What you are asked to do
Reproduce the entries exactly as they appear below.

**** Records provided ****

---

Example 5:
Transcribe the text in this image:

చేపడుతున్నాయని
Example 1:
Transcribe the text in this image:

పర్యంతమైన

****

Written answer
---

Example 5:
Transcribe the text in this image:

చేపడుతున్నాయని
Example 1:
Transcribe the text in this image:

పర్యంతమైన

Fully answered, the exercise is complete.